Les signataires demandent de mettre sur la glace les 2 millions de dollars accordés par le ministère du Logement et de l’Infrastructure pour rénover la grange utilisée par l’organisme. La mise sous tutelle permettrait de clarifier la gouvernance. Le président du conseil d’administration, Benoît S. Pilon, est devenu le directeur général par intérim du festival à la suite de la suspension du fondateur, François Cormier. Une enquête interne avait été lancée après une plainte d’un des membres de l’organisation. Les conclusions n’ont pas été rendues publiques. M. Cormier est parti en février 2026.

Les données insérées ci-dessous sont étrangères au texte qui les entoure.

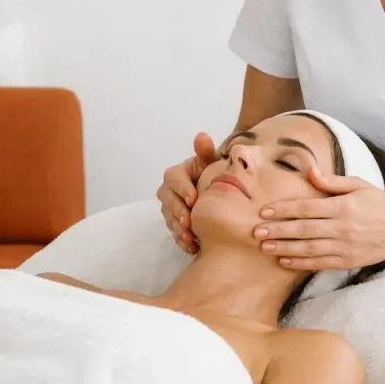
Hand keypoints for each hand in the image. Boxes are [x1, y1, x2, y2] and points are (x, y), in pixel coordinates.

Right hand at [157, 132, 219, 253]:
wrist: (217, 189)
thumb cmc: (213, 173)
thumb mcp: (212, 162)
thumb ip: (206, 152)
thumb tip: (201, 136)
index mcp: (177, 173)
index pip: (174, 178)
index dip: (182, 189)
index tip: (193, 199)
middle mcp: (169, 190)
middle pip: (167, 200)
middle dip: (177, 212)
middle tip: (189, 223)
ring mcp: (170, 208)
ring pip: (169, 218)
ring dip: (178, 229)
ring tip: (190, 239)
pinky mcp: (174, 223)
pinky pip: (174, 232)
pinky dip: (182, 240)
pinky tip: (192, 247)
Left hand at [253, 168, 384, 270]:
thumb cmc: (378, 203)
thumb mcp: (359, 185)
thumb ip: (332, 181)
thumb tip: (310, 171)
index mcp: (344, 206)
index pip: (307, 208)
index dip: (284, 210)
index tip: (265, 211)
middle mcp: (343, 227)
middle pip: (304, 230)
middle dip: (278, 231)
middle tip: (256, 232)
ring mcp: (346, 246)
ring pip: (309, 249)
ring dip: (285, 249)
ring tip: (265, 247)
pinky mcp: (348, 261)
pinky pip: (320, 263)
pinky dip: (301, 264)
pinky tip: (285, 261)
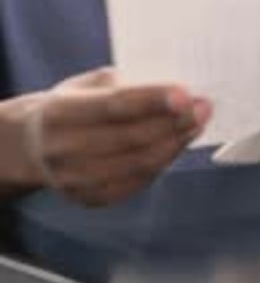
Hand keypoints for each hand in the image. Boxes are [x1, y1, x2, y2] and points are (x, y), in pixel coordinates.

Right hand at [22, 67, 211, 205]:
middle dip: (175, 122)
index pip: (115, 107)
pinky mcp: (91, 199)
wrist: (34, 145)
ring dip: (176, 142)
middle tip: (203, 106)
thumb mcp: (87, 83)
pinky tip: (178, 143)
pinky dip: (163, 161)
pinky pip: (137, 182)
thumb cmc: (71, 104)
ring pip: (139, 164)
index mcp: (61, 112)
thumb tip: (172, 89)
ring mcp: (77, 180)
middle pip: (132, 138)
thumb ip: (123, 85)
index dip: (153, 100)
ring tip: (198, 123)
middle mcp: (65, 150)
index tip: (186, 93)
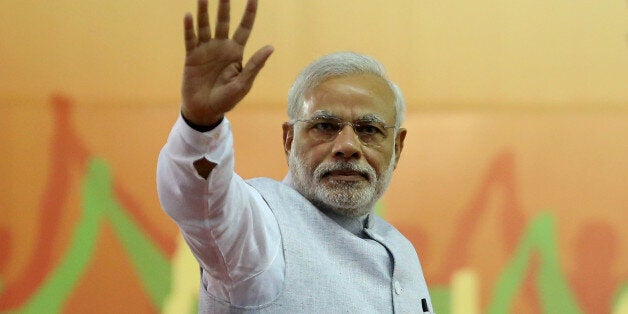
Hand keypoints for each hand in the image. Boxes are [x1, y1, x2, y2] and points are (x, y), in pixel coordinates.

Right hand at [181, 0, 273, 125]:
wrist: (204, 110)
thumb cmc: (226, 100)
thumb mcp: (243, 84)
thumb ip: (254, 65)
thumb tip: (271, 47)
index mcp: (236, 53)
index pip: (244, 28)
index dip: (249, 13)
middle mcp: (221, 47)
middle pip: (224, 22)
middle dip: (224, 7)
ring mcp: (205, 50)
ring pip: (205, 26)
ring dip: (204, 12)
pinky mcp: (191, 56)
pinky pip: (190, 39)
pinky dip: (189, 28)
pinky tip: (189, 16)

« Je pense qu’il s’est fait montrer la porte et on lui a un peu tordu le bras pour qu’il s’en aille! », exprime Judith Bélanger, membre du Comité stratégique du développement du Centre d’art de Percé
« Il a été suspendu, puisque on l’a accusé de quelque chose dont il était pas responsable! », indique Esther Bourdages, ancienne collaboratrice à La Grande rencontre des arts médiatiques en Gaspésie.
Depuis, il y a 3 membres, sur une possibilité de 5, au conseil d’administration. C’est M. Pilon qui gère Le Festival et La Grande rencontre des arts médiatiques… une trop grande tâche pour une seule personne, particulièrement avec la subvention, toujours d’après les signataires.
« Une personne ne peut pas prendre le contrôle de deux festivals. C’est un organisme à but non lucratif, c’est pas une business privée! », s’indigne Mme Bourdages.
« Il y a deux autres membres qui sont inactifs et ce n’est pas suffisant pour réaliser tous ces projets-là », explique Mme Bélanger.
Ces 4 femmes avancent une mise à l’écart des femmes au sein de l’organisation.
« M. Benoit S. Pilon a fait le vide autour de lui. Il a montré la porte à pleins de collaborateurs, spécialement des femmes. […] En tant qu’ancien avocat, il a tous les moyens techniques quand il veut mettre des gens à la porte. », dénonce Mme Bélanger.
De son côté, M. Pilon croit que la demande est organisée et soutenue par le fondateur M. Cormier. Il dit que la mise sous tutelle ne devrait pas avoir lieu et est mal intentionnée. Dans sa démarche et sa restructuration de l’organisation, M. Pilon a l’appui du maire de Percé, du préfet de la MRC du Rocher-Percé et du Bureau du cinéma et de la télévision de la Gaspésie. Le ministère du Logement et de l’Infrastructure n’a pas encore versé le montant de 2 millions de dollars. Le ministère soutient de son côté qu’il ne joue pas de rôle dans la gestion des projets financiers.